PRO: Laut den jüngsten Wahlumfragen in Sachsen, Thüringen und Brandenburg könnte nur in Sachsen die aktuelle Regierungskonstellation fortbestehen. In den anderen beiden Ländern gäbe es keine Mehrheit ohne die AfD oder das „Bündnis Sarah Wagenknecht“ (BSW). Woher kommt der wachsende Zuspruch zu populistischen Parteien?
Christine Lieberknecht: In den vergangenen Jahren waren komplexe Herausforderungen zu meistern, die so niemand auf dem Plan hatte. Wenn ich allein an die Corona-Pandemie denke; die war noch nicht zu Ende, da hat Russland die Ukraine angegriffen und plötzlich ging es um Fragen von Krieg und Frieden in Europa. Solche Herausforderungen provozieren den Ruf nach einfachen Lösungen. Aber die gibt es in der Demokratie nicht.
Warum finden populistische Versprechen in den ostdeutschen Bundesländern offenbar mehr Echo bei Wahlen als in den westlichen?
Die Frage nach populistischen Parteien stellt sich nicht nur in den neuen Ländern. Vor einer solchen Verkürzung würde ich sehr warnen. Auf der anderen Seite sind Ostdeutsche geprägt von einer gewissen Distanz zu Institutionen. Sie trauen ihnen nicht automatisch. Denn sie haben gelernt, dass im Sozialismus eine Regierung, ja, ein System als allmächtig verkündet wurde, was dann krachend gescheitert ist.
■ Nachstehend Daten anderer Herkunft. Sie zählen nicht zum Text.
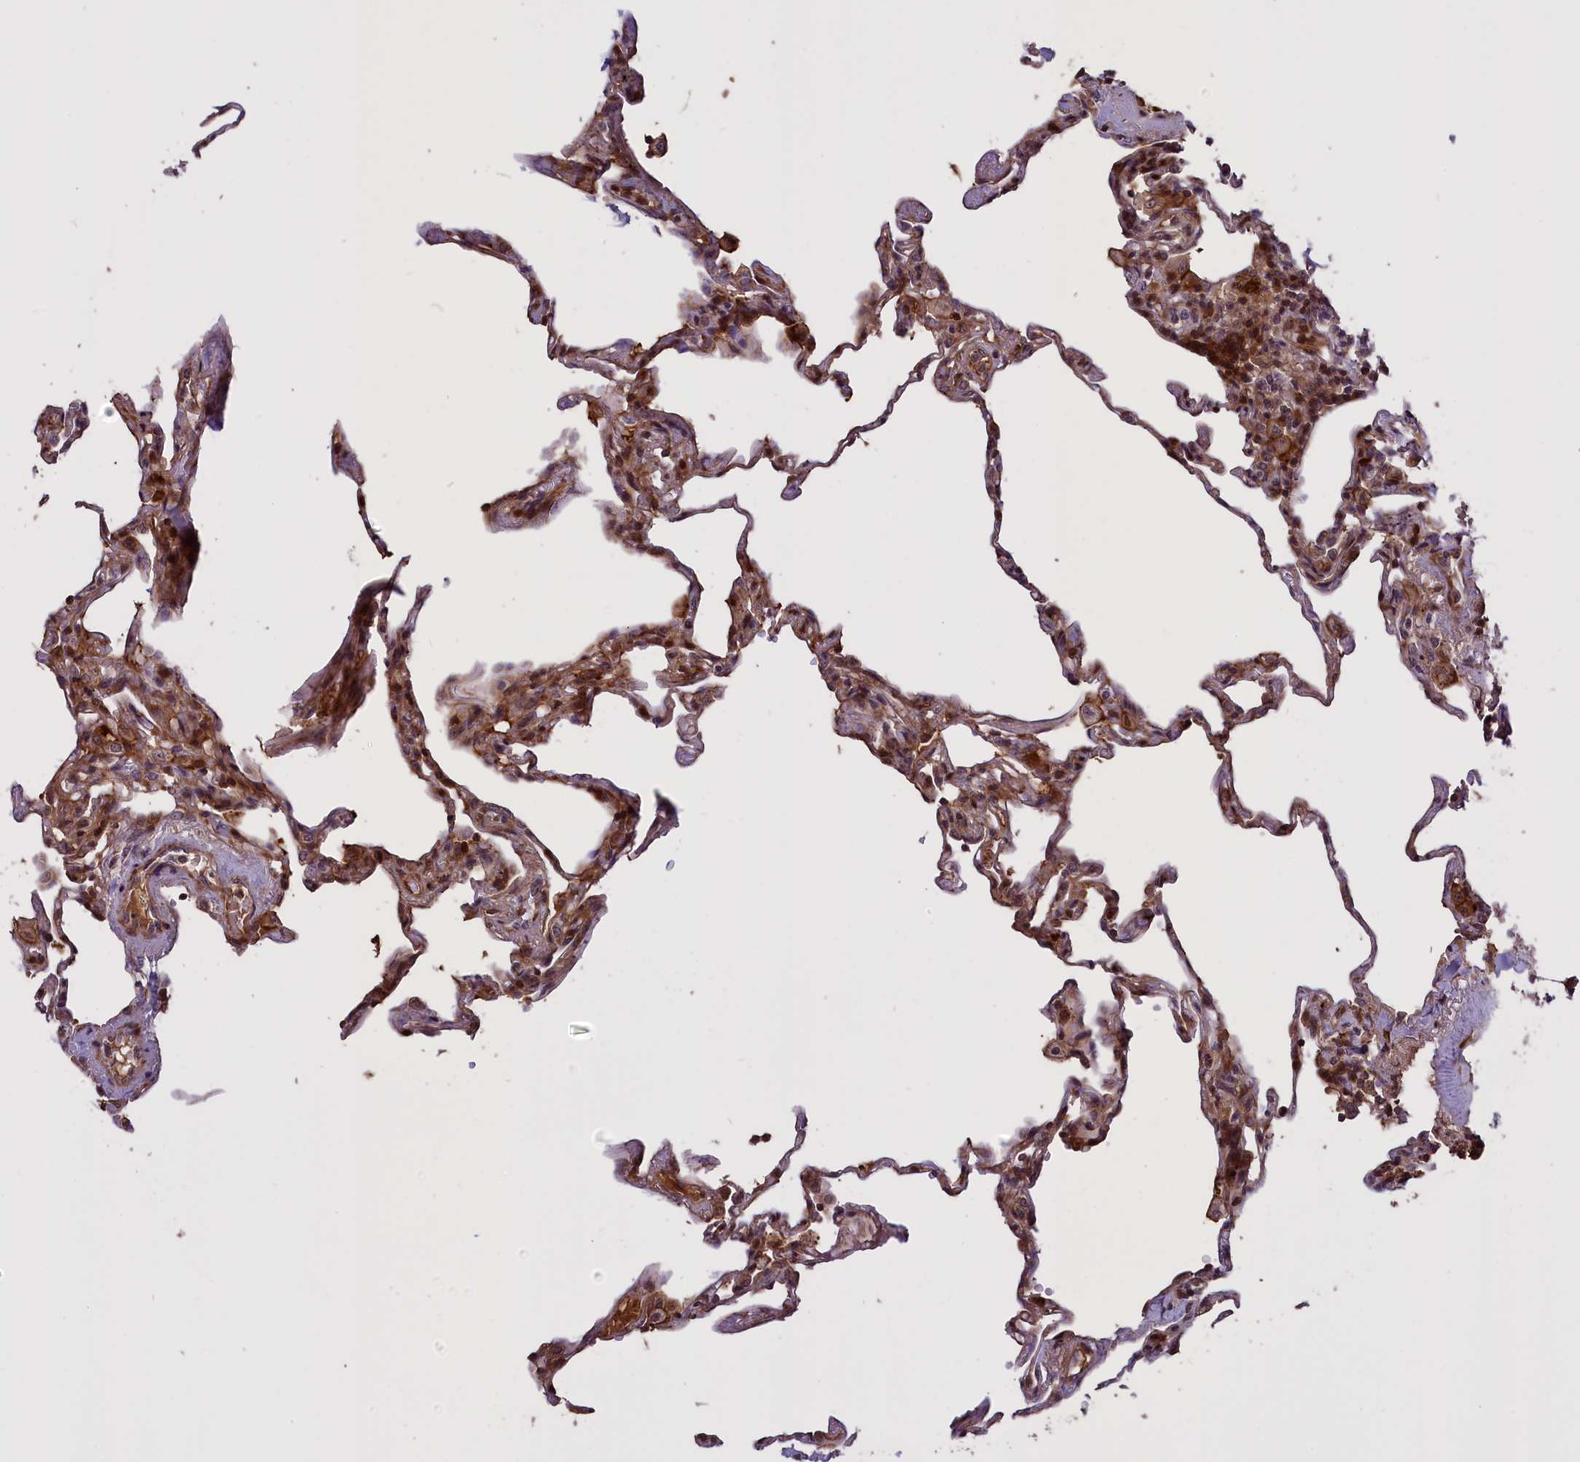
{"staining": {"intensity": "moderate", "quantity": "25%-75%", "location": "cytoplasmic/membranous,nuclear"}, "tissue": "lung", "cell_type": "Alveolar cells", "image_type": "normal", "snomed": [{"axis": "morphology", "description": "Normal tissue, NOS"}, {"axis": "topography", "description": "Lung"}], "caption": "A photomicrograph of human lung stained for a protein reveals moderate cytoplasmic/membranous,nuclear brown staining in alveolar cells. The protein is stained brown, and the nuclei are stained in blue (DAB (3,3'-diaminobenzidine) IHC with brightfield microscopy, high magnification).", "gene": "ENHO", "patient": {"sex": "male", "age": 59}}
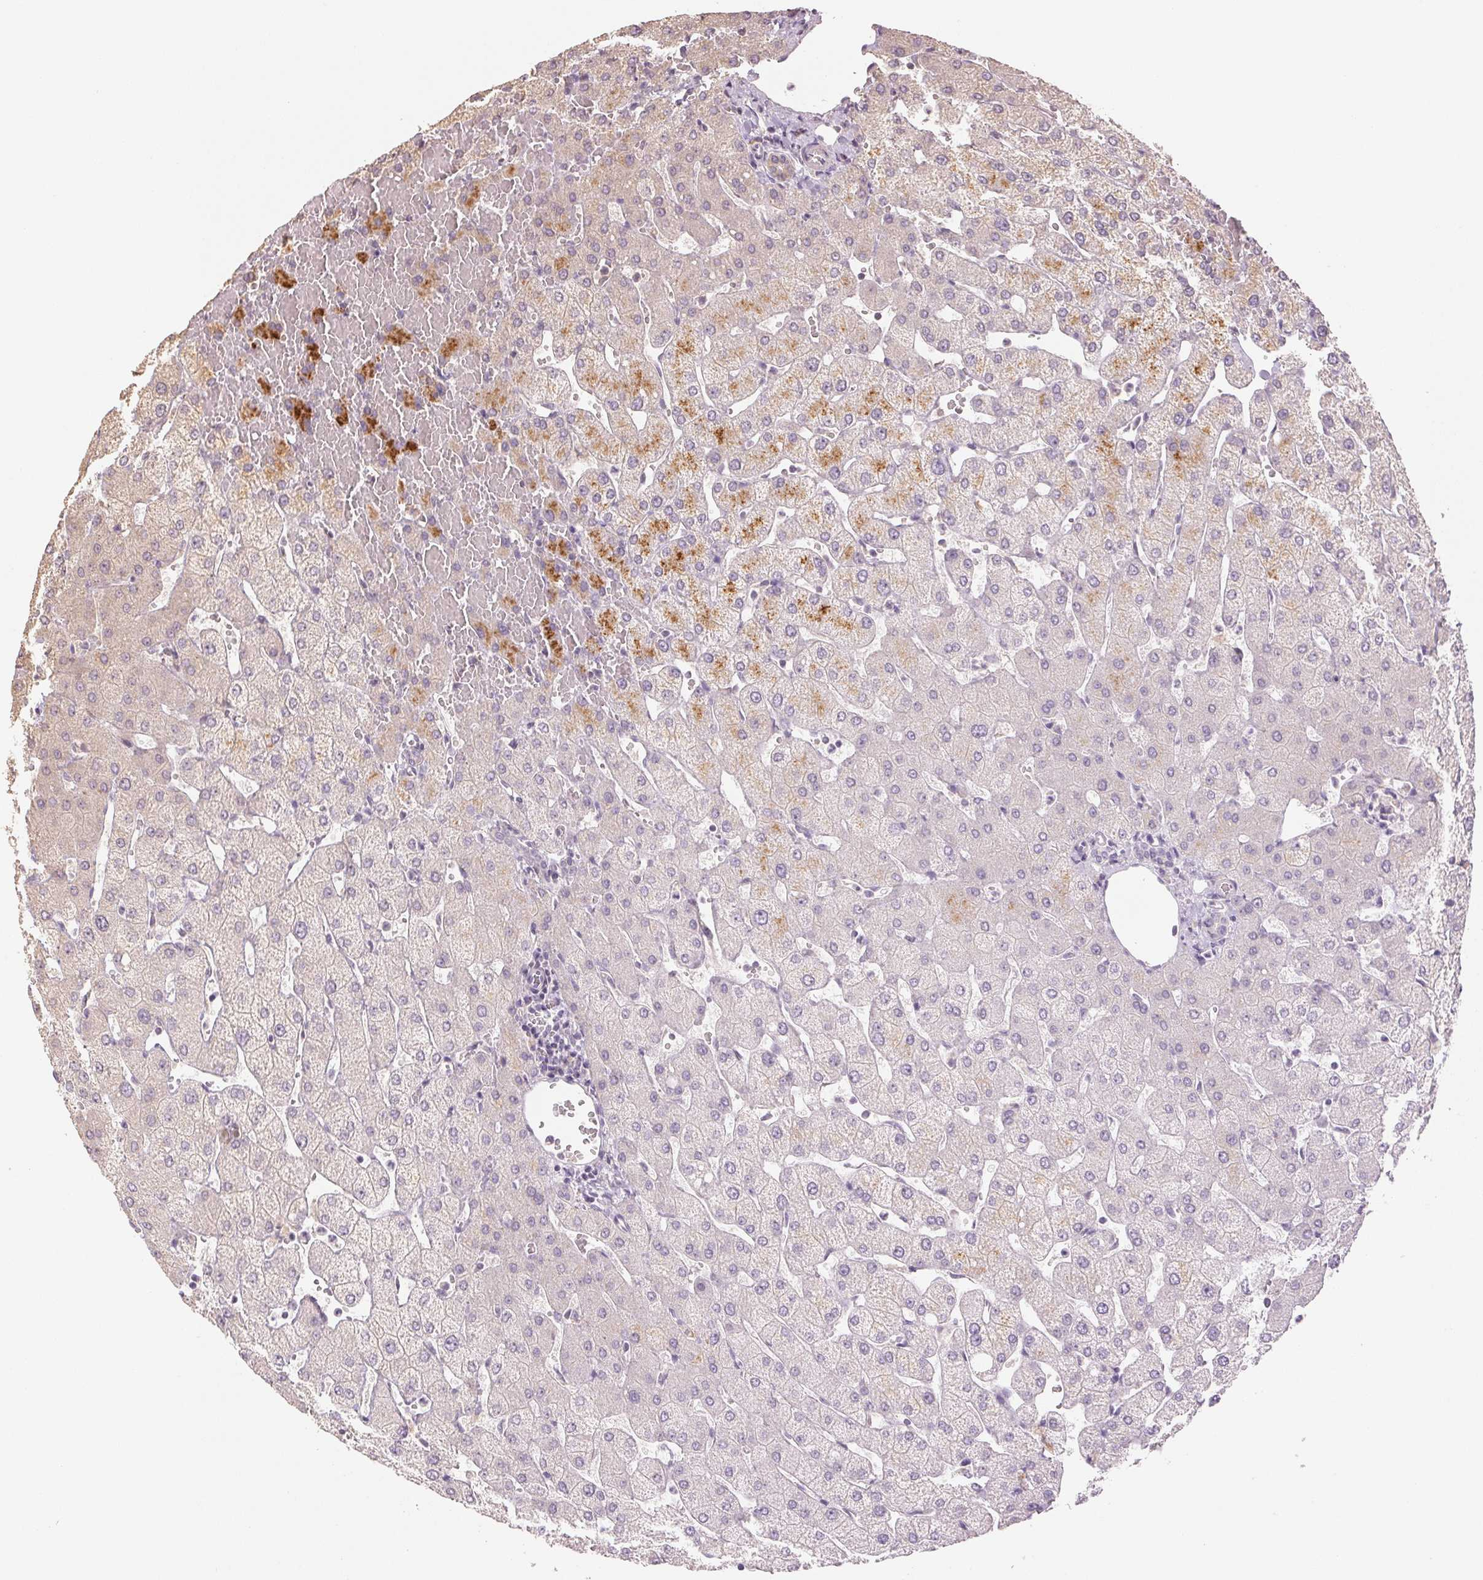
{"staining": {"intensity": "negative", "quantity": "none", "location": "none"}, "tissue": "liver", "cell_type": "Cholangiocytes", "image_type": "normal", "snomed": [{"axis": "morphology", "description": "Normal tissue, NOS"}, {"axis": "topography", "description": "Liver"}], "caption": "Liver stained for a protein using immunohistochemistry displays no positivity cholangiocytes.", "gene": "COX14", "patient": {"sex": "female", "age": 54}}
Diese Erfahrung macht den Blick auf demokratische Institutionen etwas skeptischer als die jahrzehntelange Erfahrung, dass demokratische Institutionen funktioniert haben. Der Sozialismus hat den Menschen eine „Wahrheit“ oktroyiert. Sie haben daher gelernt, misstrauisch zu sein gegenüber Nachrichten und sie zu hinterfragen – besonders dann, wenn sie im Widerspruch zur eigenen Lebenswirklichkeit stehen.
Und die aktuellen Herausforderungen und Krisen verstärken dann diese Skepsis?
Es gibt nach wie vor eine grundsätzliche Zustimmung zur Demokratie. Aber die Unzufriedenheit damit, wie Demokratie tatsächlich im Alltag und für die Menschen funktioniert, ist gewachsen. Auch die Probleme der Menschen sind größer geworden: Die Folgen der Energiewende etwa haben sie erst seit dem vorigen Regierungswechsel in Berlin zu spüren bekommen, Stichwort Heizungsgesetz.
Eine solche Konfrontation bis in die Keller und Wohnungen der Menschen hat es politisch in den vergangenen drei Jahrzehnten nicht gegeben. Wer die Chancen der Einheit genutzt, sich ein bescheidenes Vermögen aufgebaut hat und dann plötzlich mit Kosten von Tausenden von Euro konfrontiert ist, steht vor einem immensen Problem. Das Gesetz ist in der Form dann zurückgenommen worden, aber der Vertrauensschaden hält an.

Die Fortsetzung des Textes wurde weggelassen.